The Food Journal and Food, Nutrition & Science

An alliance between The Lempert Report and The Center for Food Integrity

Triscuit and the Home Farming Movement

Triscuit and the Home Farming Movement

Garden to Table

May 29, 2011

A growing focus on local food and sustainable farming is leading more and more consumers to plant in their own backyard. The home farming movement is flourishing, with over 100 million U.S. households spending more on vegetables and fruits for their garden in 2010 than they did on lawns, trees, shrubs and flowers, says a recent report from the Garden Writers Association.

Whether people home farm on a windowsill, in their own backyard garden, or in the community in a plot shared among neighbors, snack powerhouse Triscuit has now made it their goal to help home farmers of all kinds succeed with a great harvest. As part of their Home Farming initiative, Triscuit has created a social network for home farmers online, where people can learn more about creating their own farm. Additionally, they are providing plantable seed cards on 8 million boxes of Original and Reduced-Fat Triscuit. Triscuit recently kicked off the growing season with planting events and Urban Farming ground-breakings on April 12, their first-ever Home Farming Day celebration. 

“Over the last few years, we’ve seen a real resurgence of interest in Americans growing their own food. With Home Farming, our mission is simple: to help make it possible for everyone, everywhere to discover the joy of growing their own food. Home Farming celebrates simple, real foods and people getting connected with the earth. And that’s very close to our values at Triscuit,” says Leslie Waller, Triscuit Brand Manager.

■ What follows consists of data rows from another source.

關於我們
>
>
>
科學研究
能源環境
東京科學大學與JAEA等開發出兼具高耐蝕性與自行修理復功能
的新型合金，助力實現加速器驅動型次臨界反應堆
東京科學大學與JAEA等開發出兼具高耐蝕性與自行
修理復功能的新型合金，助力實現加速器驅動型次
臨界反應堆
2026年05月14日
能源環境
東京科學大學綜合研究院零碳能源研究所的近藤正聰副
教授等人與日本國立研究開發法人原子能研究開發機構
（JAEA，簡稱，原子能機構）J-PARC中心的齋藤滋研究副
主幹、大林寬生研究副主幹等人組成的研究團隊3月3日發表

Triscuit has also teamed up with Urban Farming, a non-profit organization that takes unused spaces and transforms them into a source of food for the neighborhood. Together, Triscuit and Urban Farming planted 50 community-based home farms in 2010, and are expanding that number to 65 community-based home farms in 20 cities in 2011. Turning unused land into a source of food for those in need in their communities has become one of the major benefits of the program.

Urban Farming works closely with local residents and community groups who volunteer to maintain the community-based home farm and can take the fresh harvested food home to their families or donate it to a local food bank. They have helped Triscuit identify areas where there is both a clear need and a desire in the community. And those sites are predominantly in food deserts – those areas where people have limited access to fresh food.

“This year, we added another element to make Home Farming accessible to more people. We are collaborating with the Department of Housing and Urban Development (HUD) to identify sites for five community-based home farms in Chicago and Los Angeles, which will provide fresh vegetables and herbs to those living in low-income housing. These five farms are part of the 65 community-based home farms Triscuit and Urban Farming are creating together,” says Waller. “Triscuit’s work with Urban Farming helps create an opportunity for people to become home farmers in their community.”

From Michelle Obama’s White House garden to the consumer’s backyard, home farming is here to stay – and for a variety of great reasons. According to the National Gardening Association, 58% of people garden because they desire better tasting food, 54% want to save money on their food bills, 51% want better quality food, and 48% want to know the food they grow is safe. And these are all reasons Triscuit can get behind.

“We want everyone, everywhere to be able to discover the joy of Home Farming,” says Waller.